Information supplied Start Marker

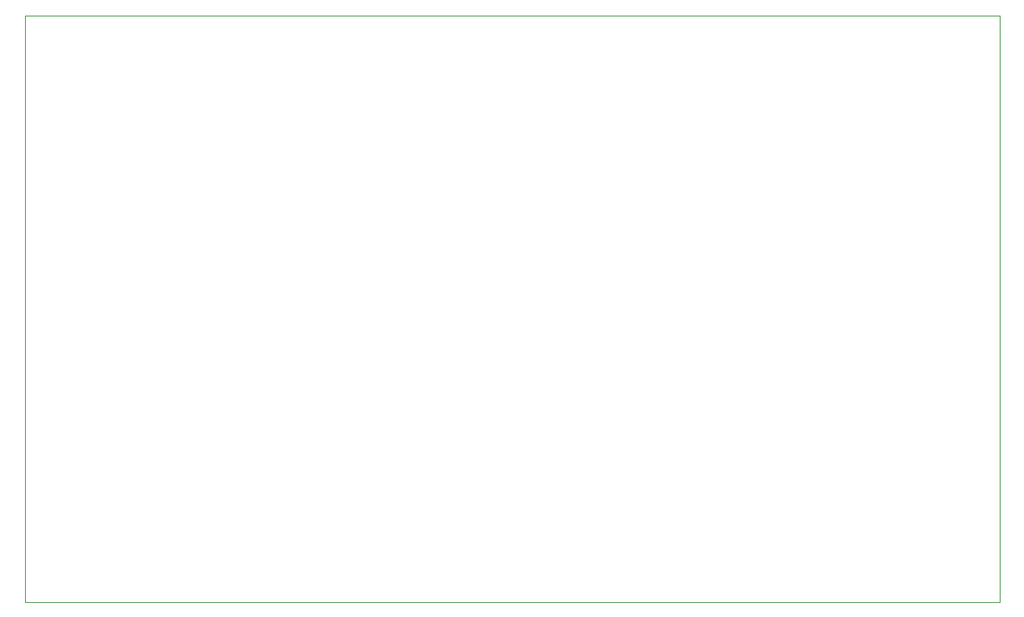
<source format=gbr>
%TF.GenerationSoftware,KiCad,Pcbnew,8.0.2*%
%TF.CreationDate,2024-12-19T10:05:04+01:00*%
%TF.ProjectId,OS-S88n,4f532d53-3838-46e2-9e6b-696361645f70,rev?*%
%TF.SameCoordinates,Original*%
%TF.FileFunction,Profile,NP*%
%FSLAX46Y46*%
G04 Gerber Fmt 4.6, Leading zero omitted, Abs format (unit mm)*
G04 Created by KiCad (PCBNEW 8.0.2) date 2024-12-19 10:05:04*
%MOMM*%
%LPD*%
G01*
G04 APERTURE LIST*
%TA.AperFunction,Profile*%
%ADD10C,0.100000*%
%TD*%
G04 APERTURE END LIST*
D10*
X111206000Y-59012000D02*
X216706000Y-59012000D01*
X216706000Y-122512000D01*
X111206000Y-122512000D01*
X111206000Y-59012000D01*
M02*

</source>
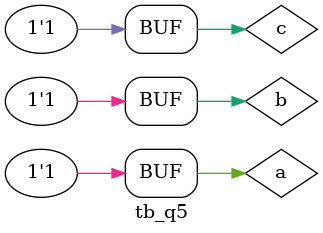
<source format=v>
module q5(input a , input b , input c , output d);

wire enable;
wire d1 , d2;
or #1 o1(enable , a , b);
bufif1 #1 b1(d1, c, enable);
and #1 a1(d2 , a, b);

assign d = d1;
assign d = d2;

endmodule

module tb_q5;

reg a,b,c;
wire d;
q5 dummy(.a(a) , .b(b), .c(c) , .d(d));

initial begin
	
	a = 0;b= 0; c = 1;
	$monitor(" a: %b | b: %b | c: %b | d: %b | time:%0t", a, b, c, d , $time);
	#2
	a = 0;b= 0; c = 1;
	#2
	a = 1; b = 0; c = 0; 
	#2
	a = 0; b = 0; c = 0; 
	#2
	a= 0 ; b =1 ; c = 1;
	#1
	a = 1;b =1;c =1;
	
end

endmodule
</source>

Information supplied End Marker

◆ Task goal: Set down each entry again exactly as written. Pictures stay out.

◆ Result of this exercise:
<source format=gbr>
%TF.GenerationSoftware,KiCad,Pcbnew,8.0.2*%
%TF.CreationDate,2024-12-19T10:05:04+01:00*%
%TF.ProjectId,OS-S88n,4f532d53-3838-46e2-9e6b-696361645f70,rev?*%
%TF.SameCoordinates,Original*%
%TF.FileFunction,Profile,NP*%
%FSLAX46Y46*%
G04 Gerber Fmt 4.6, Leading zero omitted, Abs format (unit mm)*
G04 Created by KiCad (PCBNEW 8.0.2) date 2024-12-19 10:05:04*
%MOMM*%
%LPD*%
G01*
G04 APERTURE LIST*
%TA.AperFunction,Profile*%
%ADD10C,0.100000*%
%TD*%
G04 APERTURE END LIST*
D10*
X111206000Y-59012000D02*
X216706000Y-59012000D01*
X216706000Y-122512000D01*
X111206000Y-122512000D01*
X111206000Y-59012000D01*
M02*

</source>
<source format=v>
module q5(input a , input b , input c , output d);

wire enable;
wire d1 , d2;
or #1 o1(enable , a , b);
bufif1 #1 b1(d1, c, enable);
and #1 a1(d2 , a, b);

assign d = d1;
assign d = d2;

endmodule

module tb_q5;

reg a,b,c;
wire d;
q5 dummy(.a(a) , .b(b), .c(c) , .d(d));

initial begin
	
	a = 0;b= 0; c = 1;
	$monitor(" a: %b | b: %b | c: %b | d: %b | time:%0t", a, b, c, d , $time);
	#2
	a = 0;b= 0; c = 1;
	#2
	a = 1; b = 0; c = 0; 
	#2
	a = 0; b = 0; c = 0; 
	#2
	a= 0 ; b =1 ; c = 1;
	#1
	a = 1;b =1;c =1;
	
end

endmodule
</source>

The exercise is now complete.